How nerdy can you get? A movie about typography? About a font??? (Well, actually, it’s a typeface, but the ubiquity of Windows and Macs has trained people to call typefaces “fonts”; I’m sure I’ll slip up and do so here.) Helvetica is an absolutely wonderful but very geeky movie with a rather limited audience. Graphic designers, computer aficionados, and those of us who care about the appearance of type will all love this documentary. If you’re not in any of those three groups, go see it anyway. You’ll learn something. You might even enjoy it!

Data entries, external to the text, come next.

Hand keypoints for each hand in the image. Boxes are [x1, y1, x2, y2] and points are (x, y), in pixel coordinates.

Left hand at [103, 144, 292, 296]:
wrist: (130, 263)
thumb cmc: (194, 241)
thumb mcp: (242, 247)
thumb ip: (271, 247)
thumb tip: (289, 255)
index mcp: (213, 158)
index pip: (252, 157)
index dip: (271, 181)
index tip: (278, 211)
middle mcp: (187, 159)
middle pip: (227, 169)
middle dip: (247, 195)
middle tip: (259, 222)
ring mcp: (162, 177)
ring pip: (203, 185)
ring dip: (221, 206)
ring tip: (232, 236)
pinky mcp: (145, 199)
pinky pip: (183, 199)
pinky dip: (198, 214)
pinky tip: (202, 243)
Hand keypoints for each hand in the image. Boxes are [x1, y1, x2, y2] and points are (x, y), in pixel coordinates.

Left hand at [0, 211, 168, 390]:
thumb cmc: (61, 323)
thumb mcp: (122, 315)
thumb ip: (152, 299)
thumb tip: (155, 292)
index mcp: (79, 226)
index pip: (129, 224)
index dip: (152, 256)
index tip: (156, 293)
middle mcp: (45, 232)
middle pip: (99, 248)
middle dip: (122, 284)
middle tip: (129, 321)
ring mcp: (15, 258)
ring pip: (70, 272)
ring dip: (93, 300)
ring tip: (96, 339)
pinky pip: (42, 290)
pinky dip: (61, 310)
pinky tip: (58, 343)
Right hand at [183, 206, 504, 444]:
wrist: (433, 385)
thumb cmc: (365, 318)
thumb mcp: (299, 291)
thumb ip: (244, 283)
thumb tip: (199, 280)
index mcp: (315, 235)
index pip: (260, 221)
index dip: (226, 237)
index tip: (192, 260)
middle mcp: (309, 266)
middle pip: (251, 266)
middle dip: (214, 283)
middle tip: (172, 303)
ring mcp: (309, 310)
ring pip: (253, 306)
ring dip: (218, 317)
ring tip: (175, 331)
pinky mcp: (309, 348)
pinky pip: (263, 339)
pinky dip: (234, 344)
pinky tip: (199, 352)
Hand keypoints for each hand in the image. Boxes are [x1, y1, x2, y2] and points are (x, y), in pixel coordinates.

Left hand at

Although I was intrigued from the get-go, when I started watching the DVD I was initially reserved in my enthusiasm, because the first half hour or so of Helvetica is a paean to that particular typeface, which I don’t much like. (Note the rarity of it in this blog, though I do offer a small concession by putting my headings in Helvetica.) I was worried that the rest of the film would continue in its unvarnished one-sidedness, hitting the viewer over the head with the claim that the ubiquity of Helvetica is due to the fact that it’s the solution to all font problems, the font that can be used everywhere. But fortunately it turned out that there was a healthy balance of opinion, including quite a number of articulate remarks by designers who refuse to see Helvetica as the be-all and end-all, ranging from sensible traditionalists to off-the-wall grunge fans.

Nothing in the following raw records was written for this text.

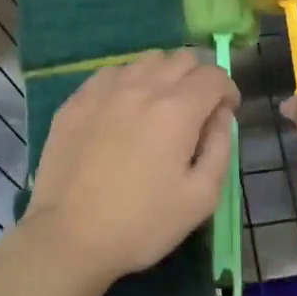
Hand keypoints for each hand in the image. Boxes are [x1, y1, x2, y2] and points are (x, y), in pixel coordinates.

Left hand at [23, 50, 238, 283]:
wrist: (69, 236)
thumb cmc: (142, 223)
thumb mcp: (201, 198)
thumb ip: (221, 148)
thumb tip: (221, 116)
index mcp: (177, 109)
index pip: (213, 75)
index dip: (227, 91)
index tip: (224, 114)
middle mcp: (142, 87)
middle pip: (181, 59)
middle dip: (197, 78)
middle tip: (195, 111)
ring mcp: (104, 90)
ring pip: (145, 61)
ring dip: (162, 76)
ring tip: (158, 108)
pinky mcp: (76, 100)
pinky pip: (111, 73)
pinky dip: (128, 82)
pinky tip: (122, 111)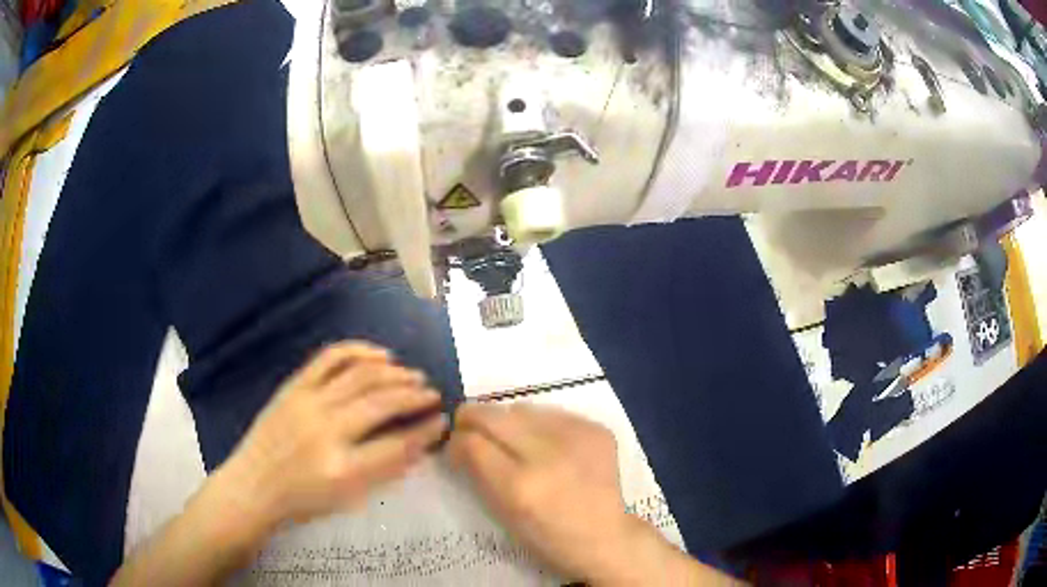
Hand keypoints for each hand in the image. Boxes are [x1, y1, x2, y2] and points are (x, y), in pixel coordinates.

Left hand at [214, 342, 448, 534]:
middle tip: (433, 394)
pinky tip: (379, 355)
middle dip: (415, 395)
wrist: (253, 486)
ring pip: (360, 374)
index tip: (443, 421)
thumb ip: (383, 469)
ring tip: (413, 374)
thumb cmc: (302, 500)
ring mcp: (307, 402)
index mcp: (342, 469)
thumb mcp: (348, 498)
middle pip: (381, 402)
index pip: (397, 444)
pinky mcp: (293, 386)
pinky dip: (358, 351)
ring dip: (394, 372)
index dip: (426, 431)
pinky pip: (330, 357)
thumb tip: (416, 442)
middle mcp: (326, 430)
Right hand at [448, 404, 633, 580]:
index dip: (456, 440)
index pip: (471, 442)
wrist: (606, 536)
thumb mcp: (501, 513)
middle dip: (472, 417)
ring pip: (521, 407)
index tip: (454, 445)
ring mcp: (576, 437)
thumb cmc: (547, 537)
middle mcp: (547, 455)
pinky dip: (539, 424)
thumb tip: (458, 441)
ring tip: (512, 438)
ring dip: (507, 420)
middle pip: (493, 415)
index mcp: (519, 486)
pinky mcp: (595, 428)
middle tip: (469, 426)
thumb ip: (476, 472)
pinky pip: (552, 413)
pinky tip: (545, 442)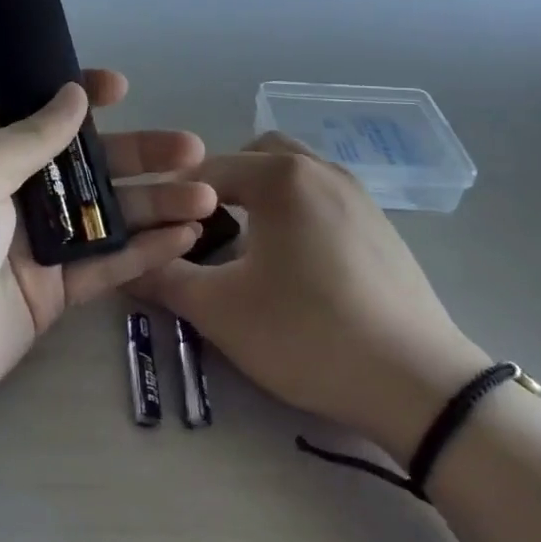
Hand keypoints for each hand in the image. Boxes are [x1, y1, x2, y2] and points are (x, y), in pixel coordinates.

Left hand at [0, 71, 214, 439]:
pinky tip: (185, 238)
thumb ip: (29, 138)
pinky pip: (105, 264)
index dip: (78, 97)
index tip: (121, 87)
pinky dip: (145, 251)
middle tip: (192, 148)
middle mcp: (11, 192)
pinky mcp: (51, 293)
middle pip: (85, 162)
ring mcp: (34, 245)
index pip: (35, 111)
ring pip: (105, 214)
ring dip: (155, 203)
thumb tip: (73, 96)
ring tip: (206, 196)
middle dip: (138, 152)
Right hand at [130, 133, 489, 462]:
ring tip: (248, 248)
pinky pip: (323, 199)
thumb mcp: (220, 310)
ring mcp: (358, 195)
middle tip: (205, 232)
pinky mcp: (381, 225)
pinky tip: (296, 266)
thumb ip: (162, 279)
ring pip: (293, 175)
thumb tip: (122, 264)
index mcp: (281, 176)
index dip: (175, 200)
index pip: (207, 170)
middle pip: (255, 156)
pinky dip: (297, 213)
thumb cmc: (308, 334)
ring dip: (262, 197)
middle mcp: (321, 169)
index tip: (159, 234)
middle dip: (224, 186)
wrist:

Of course the issue isn’t really which font you prefer. (Some people even like Comic Sans, after all.) The real issue is whether you want typography to say something or whether you want it to be transparent. That question is explored well in Helvetica, though the bias is still quite clearly in favor of Helvetica in particular and transparency in general. I suppose my position is somewhere in between: I don’t want typography to disappear from consciousness altogether, but I certainly do want it to help the content shine through.